> GOAL OF THE EXERCISE
Revise the data below by changing each "wicker armchair" to "rattan armchair" and keeping everything else the same. Omit the pictures from your answer.

> DATA EXTRACT
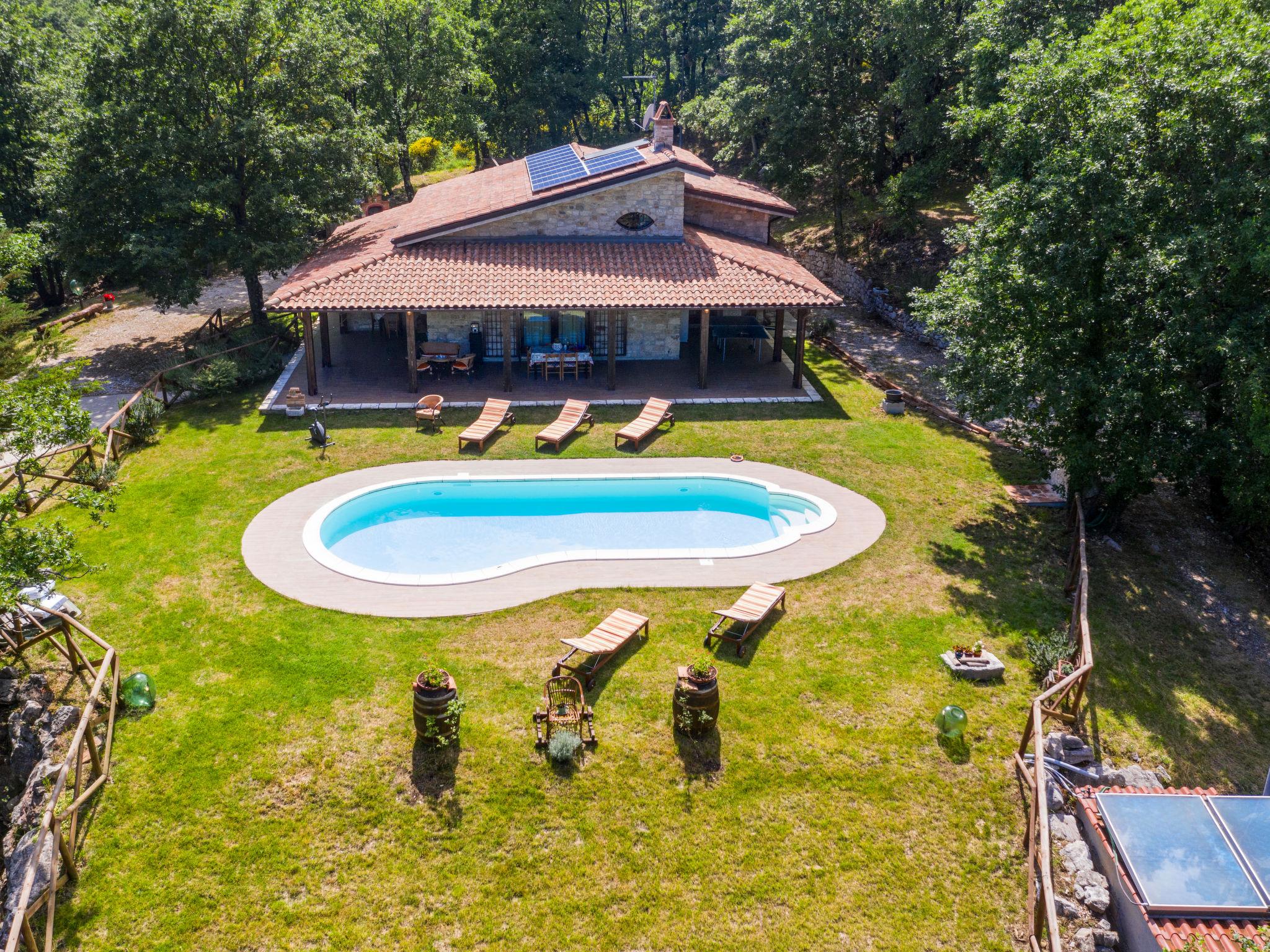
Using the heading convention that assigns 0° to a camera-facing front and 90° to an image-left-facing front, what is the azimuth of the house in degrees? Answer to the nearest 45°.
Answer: approximately 0°

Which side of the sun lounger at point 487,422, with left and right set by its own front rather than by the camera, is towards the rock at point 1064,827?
left

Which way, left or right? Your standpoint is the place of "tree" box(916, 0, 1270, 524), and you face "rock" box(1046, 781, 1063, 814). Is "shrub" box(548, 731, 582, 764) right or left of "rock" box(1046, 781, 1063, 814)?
right

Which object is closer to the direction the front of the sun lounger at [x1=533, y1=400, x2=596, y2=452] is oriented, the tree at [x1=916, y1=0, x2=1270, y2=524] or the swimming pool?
the swimming pool

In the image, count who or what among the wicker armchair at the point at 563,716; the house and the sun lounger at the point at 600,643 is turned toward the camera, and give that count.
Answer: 2

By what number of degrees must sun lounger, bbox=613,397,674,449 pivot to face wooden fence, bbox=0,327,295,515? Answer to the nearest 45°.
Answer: approximately 45° to its right

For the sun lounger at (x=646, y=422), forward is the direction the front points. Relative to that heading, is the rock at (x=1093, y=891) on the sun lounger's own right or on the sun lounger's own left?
on the sun lounger's own left

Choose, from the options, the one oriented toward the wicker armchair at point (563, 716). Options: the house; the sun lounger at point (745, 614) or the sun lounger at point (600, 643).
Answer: the house

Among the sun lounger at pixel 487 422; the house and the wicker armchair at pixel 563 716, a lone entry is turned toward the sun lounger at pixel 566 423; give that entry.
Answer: the house

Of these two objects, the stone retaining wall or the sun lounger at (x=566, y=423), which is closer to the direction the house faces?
the sun lounger
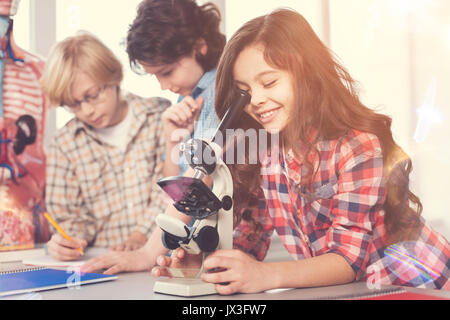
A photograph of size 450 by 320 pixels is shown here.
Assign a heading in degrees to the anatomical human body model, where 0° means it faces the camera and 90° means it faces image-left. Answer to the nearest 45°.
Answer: approximately 0°

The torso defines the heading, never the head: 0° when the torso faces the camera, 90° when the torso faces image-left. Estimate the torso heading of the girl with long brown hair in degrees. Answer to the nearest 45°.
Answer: approximately 45°

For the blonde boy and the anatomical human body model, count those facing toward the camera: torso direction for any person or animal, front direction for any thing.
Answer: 2

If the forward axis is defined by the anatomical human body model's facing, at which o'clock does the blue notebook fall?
The blue notebook is roughly at 12 o'clock from the anatomical human body model.

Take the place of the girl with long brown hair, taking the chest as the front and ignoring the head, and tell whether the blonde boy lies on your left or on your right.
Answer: on your right

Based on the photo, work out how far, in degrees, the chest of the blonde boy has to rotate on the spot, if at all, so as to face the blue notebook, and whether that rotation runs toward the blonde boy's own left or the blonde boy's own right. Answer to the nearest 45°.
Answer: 0° — they already face it

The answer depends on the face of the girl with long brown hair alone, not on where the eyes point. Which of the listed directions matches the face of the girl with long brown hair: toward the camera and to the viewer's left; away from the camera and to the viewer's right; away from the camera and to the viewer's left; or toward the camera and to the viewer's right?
toward the camera and to the viewer's left

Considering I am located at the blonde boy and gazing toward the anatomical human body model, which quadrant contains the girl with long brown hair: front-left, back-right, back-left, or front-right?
back-left

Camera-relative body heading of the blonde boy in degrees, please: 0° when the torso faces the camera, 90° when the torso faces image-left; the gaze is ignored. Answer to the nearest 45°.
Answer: approximately 0°
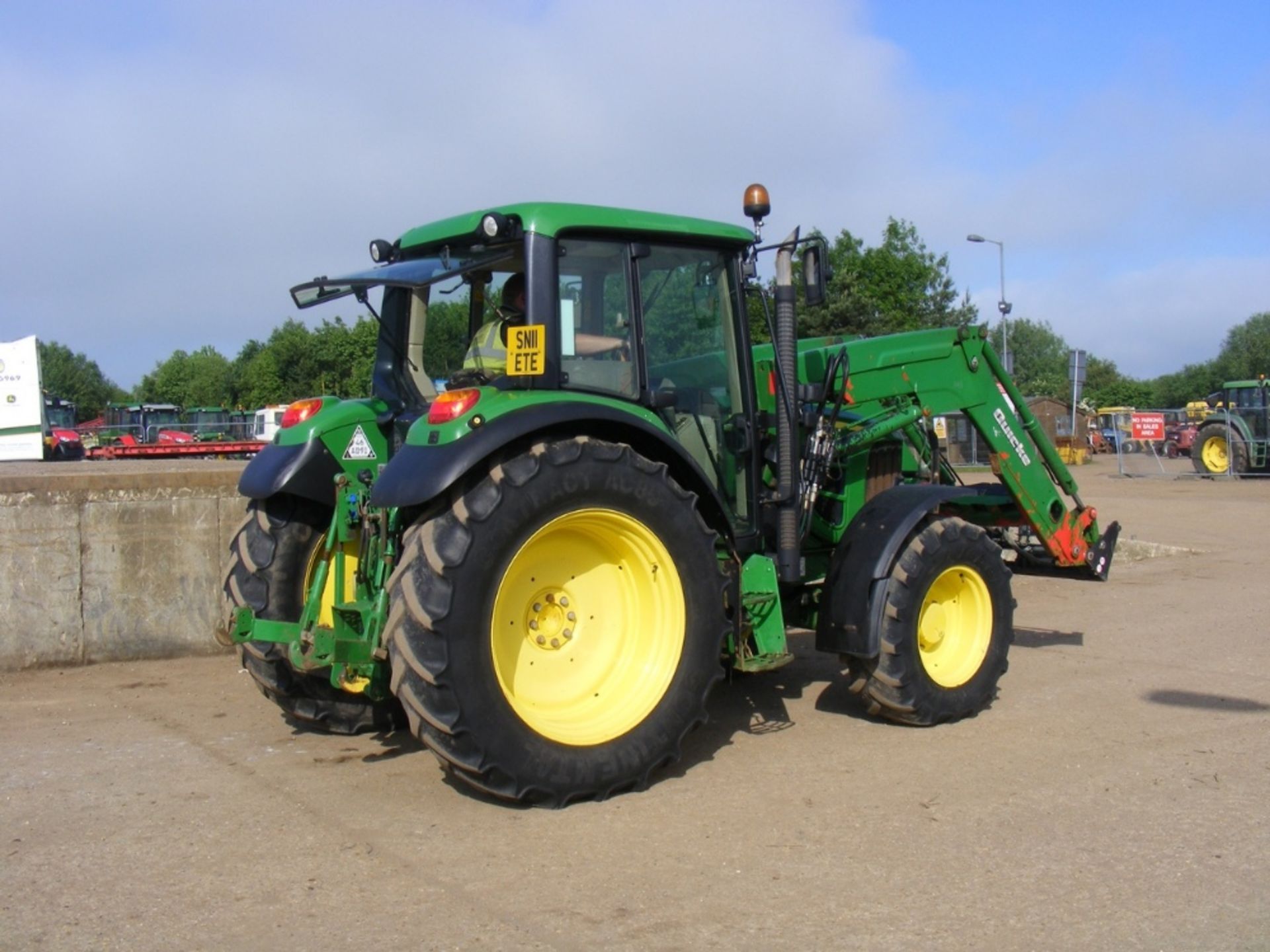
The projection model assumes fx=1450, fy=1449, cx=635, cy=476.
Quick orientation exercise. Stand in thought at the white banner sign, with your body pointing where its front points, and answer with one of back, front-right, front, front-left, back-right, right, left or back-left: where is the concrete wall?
front

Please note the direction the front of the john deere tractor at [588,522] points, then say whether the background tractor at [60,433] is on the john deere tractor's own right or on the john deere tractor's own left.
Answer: on the john deere tractor's own left

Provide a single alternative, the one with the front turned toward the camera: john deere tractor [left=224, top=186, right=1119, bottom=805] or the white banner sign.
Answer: the white banner sign

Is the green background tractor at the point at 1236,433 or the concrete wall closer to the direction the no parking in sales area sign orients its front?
the concrete wall

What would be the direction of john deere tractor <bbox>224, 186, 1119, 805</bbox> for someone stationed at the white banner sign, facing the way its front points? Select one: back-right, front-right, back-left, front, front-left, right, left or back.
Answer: front

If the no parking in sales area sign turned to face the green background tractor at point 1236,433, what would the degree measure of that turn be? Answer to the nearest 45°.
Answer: approximately 45° to its left

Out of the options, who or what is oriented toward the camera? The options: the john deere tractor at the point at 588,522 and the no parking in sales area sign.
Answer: the no parking in sales area sign

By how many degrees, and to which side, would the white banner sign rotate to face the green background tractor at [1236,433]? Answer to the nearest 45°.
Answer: approximately 90° to its left

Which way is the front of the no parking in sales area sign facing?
toward the camera

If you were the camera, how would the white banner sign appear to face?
facing the viewer

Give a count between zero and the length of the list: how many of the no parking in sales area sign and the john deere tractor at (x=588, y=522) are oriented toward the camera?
1

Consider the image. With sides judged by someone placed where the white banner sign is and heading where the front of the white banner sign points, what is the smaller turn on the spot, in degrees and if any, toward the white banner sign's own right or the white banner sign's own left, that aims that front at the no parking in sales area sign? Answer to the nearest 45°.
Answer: approximately 90° to the white banner sign's own left

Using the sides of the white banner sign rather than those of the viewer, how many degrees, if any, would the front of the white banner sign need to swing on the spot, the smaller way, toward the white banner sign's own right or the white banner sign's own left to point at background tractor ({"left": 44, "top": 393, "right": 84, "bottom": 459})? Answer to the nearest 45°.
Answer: approximately 180°

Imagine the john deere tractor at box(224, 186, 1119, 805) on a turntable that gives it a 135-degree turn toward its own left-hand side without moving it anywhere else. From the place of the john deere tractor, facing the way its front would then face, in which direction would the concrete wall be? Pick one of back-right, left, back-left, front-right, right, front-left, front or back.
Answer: front-right

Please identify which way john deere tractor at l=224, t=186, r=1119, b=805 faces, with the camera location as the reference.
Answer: facing away from the viewer and to the right of the viewer

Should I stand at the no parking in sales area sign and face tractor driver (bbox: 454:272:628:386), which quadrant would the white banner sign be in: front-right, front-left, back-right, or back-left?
front-right

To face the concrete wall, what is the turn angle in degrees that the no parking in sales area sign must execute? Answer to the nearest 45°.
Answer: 0° — it already faces it
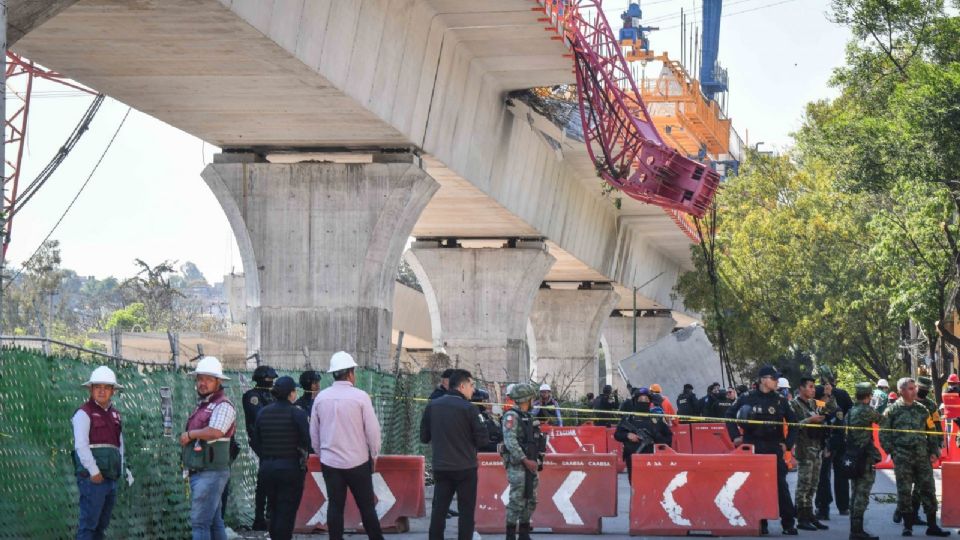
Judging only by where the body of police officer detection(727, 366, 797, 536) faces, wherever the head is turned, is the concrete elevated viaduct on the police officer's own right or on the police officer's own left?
on the police officer's own right

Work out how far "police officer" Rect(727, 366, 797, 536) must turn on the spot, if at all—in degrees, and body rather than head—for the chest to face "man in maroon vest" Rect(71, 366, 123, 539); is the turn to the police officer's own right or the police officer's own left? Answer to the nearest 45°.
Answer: approximately 45° to the police officer's own right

> RESPONSE
Using the heading convention that assigns 0° to a camera-facing front and 90° to an image-left-facing front, what is the azimuth of the house in degrees? Answer to the nearest 45°.
Answer: approximately 0°

Which side of the sun lounger at point 487,422, with left and right set by its own front rather than by the camera, is towards the rock at point 1064,827?
left

Which way, left or right? Your standpoint is the place of "tree" box(916, 0, 1270, 524), and you face "rock" box(1046, 781, 1063, 814). Is "shrub" box(548, 731, 582, 764) right or left of "rock" box(1046, 781, 1063, 814)?
right

Which object is closer to the direction the front of the sun lounger at [x1=533, y1=400, x2=596, y2=452] is oriented, the tree at [x1=916, y1=0, x2=1270, y2=524] or the swimming pool?
the swimming pool

In the image, count who or what among the rattan armchair at the point at 563,716; the house and the sun lounger at the point at 600,643 is turned toward the camera, and give that count.
Answer: 2

By what number of degrees must sun lounger, bbox=613,397,674,449 pivot to face wooden fence, bbox=0,327,295,515? Answer to the nearest 45°.
Answer: approximately 45° to its right

For the sun lounger at (x=646, y=422), forward is the direction the front points. Relative to that heading, is the rock at (x=1093, y=891) on the sun lounger's own right or on the sun lounger's own left?
on the sun lounger's own left

Choose, from the options, the one oriented toward the rattan armchair at point (563, 716). Options: the house; the sun lounger at point (745, 614) or the sun lounger at point (600, 643).
Answer: the house

Among the sun lounger at pixel 487 422; the house and the rattan armchair at pixel 563 716, a lone entry is turned toward the sun lounger at pixel 566 423; give that entry.
Answer: the house

Of these two objects, the stone retaining wall or the sun lounger at (x=566, y=423), which is closer to the direction the house faces?
the sun lounger
A photograph of size 450 by 320 pixels is shown here.
Assign a heading in degrees to the anatomical human body model, where 0° means it faces the camera and 90° means it faces image-left. Answer to the nearest 45°.
Answer: approximately 0°

The torso defines the heading, never the head: 0° when the torso faces the camera, 90° when the torso faces image-left. Estimate the torso heading of the girl with long brown hair in degrees. Answer to the nearest 45°.
Answer: approximately 45°

For the blonde boy and the anatomical human body model, count those facing toward the camera: torso direction for any person or animal, front direction for any thing.
Answer: 2

If the forward axis is defined by the anatomical human body model's facing, at which o'clock does the blue notebook fall?
The blue notebook is roughly at 12 o'clock from the anatomical human body model.

Take the place of the girl with long brown hair, taking the chest as the front and ignoring the head, and tell whether the blonde boy lies on your left or on your right.
Answer: on your right

Based on the photo, work out how far, in degrees, the chest of the blonde boy has to rotate on the spot, if at all, so as to face the blue notebook, and whether that rotation runs toward the blonde boy's own left or the blonde boy's own right. Answer to the nearest 45°.
Answer: 0° — they already face it

The answer depends on the face of the girl with long brown hair alone, not on where the eyes point. Which of the listed directions matches the face of the girl with long brown hair: toward the camera and to the viewer's left; away from the camera and to the viewer's right; away from the camera and to the viewer's left; or toward the camera and to the viewer's right?
toward the camera and to the viewer's left

Considering I am located at the blonde boy and gazing toward the anatomical human body model, which quadrant contains the girl with long brown hair: front-left, back-right, back-left, or front-right?
back-left

Camera-relative body heading of the blonde boy in degrees, please: 0° when the torso faces the camera, 90° when the torso faces image-left; the gaze is ignored. Answer to the nearest 45°.
Answer: approximately 0°
The projection model assumes fx=1450, fy=1449, cx=635, cy=476.
Quick orientation exercise. Stand in thought at the white banner sign, with your body pointing where its front points, and answer with one of back, front-right, front, front-left, back-right, right, left or back-left: where is the concrete wall?
front

Please note the direction the front of the john deere tractor at [588,522] points, then say whether the background tractor at [60,433] is on the john deere tractor's own right or on the john deere tractor's own left.
Answer: on the john deere tractor's own left

Provide a single alternative, the one with the front turned toward the camera: john deere tractor [left=224, top=186, right=1119, bottom=805] or the white banner sign.
Answer: the white banner sign

Is the green background tractor at the point at 1236,433 or the concrete wall closer to the direction the no parking in sales area sign orients its front?
the concrete wall

What would be the direction of john deere tractor <bbox>224, 186, 1119, 805</bbox> for someone stationed at the white banner sign, facing the way its front points? Select one: back-right, front-right, back-left, front, front-left, right, left or back.
Answer: front

If the no parking in sales area sign turned to face the green background tractor at point 1236,433, what would the degree measure of that turn be? Answer to the nearest 45°.
Answer: approximately 45° to its left

Out of the options, who or what is oriented toward the camera? The options: the john deere tractor at the point at 588,522 and the no parking in sales area sign.
Answer: the no parking in sales area sign

By how many degrees, and to which side, would the white banner sign rotate to face the green background tractor at [1236,433]? Answer to the nearest 45°.
Answer: approximately 90° to its left

Which way is the front of the no parking in sales area sign facing?
toward the camera

If you were the camera, how would the white banner sign appear to face?
facing the viewer

Give a count between zero and the length of the list: how many of the no parking in sales area sign and the john deere tractor at (x=588, y=522) are oriented toward the camera?
1

Consider the image. With sides judged by someone placed where the white banner sign is and heading where the front of the white banner sign points, what is the smaller turn on the spot, in degrees and if any, toward the white banner sign's own right or the white banner sign's own left, that aims that front at the no parking in sales area sign? Answer to the nearest 45°.
Answer: approximately 90° to the white banner sign's own left

Using the sides of the white banner sign rather than those of the viewer, how many degrees, if any, would the front of the white banner sign need to swing on the spot, the smaller way, toward the white banner sign's own right or the white banner sign's own left to point at background tractor ({"left": 44, "top": 393, "right": 84, "bottom": 459})? Answer to the nearest 45°.
Answer: approximately 180°

Imagine the john deere tractor at box(224, 186, 1119, 805) on a turntable that gives it a 135-degree turn toward its own left-hand side without moving it anywhere else. From the place of the john deere tractor, facing the way its front would then face, in which direction would the concrete wall be? Pick one of back-right, left, back-left, front-right, right, front-left, front or back.
Answer: front-right

Please identify which way john deere tractor at l=224, t=186, r=1119, b=805 faces, with the camera location as the reference.
Answer: facing away from the viewer and to the right of the viewer

Should I stand at the no parking in sales area sign and face tractor driver (bbox: 454:272:628:386), which quadrant would the white banner sign be in: front-right, front-left, back-right, or back-left?
front-right

To face the concrete wall, what is the turn angle in degrees that the no parking in sales area sign must execute? Answer to the nearest 45°.
Answer: 0° — it already faces it
Judging only by where the body of police officer detection(727, 366, 797, 536) faces, wherever the head is turned, is the concrete elevated viaduct on the police officer's own right or on the police officer's own left?
on the police officer's own right

Work out how far "police officer" Rect(727, 366, 797, 536) must turn on the spot, if at all—in degrees, and body rather than head—for the chest to face "man in maroon vest" Rect(71, 366, 123, 539); is the turn to the police officer's own right or the police officer's own left? Answer to the nearest 45°.
Answer: approximately 45° to the police officer's own right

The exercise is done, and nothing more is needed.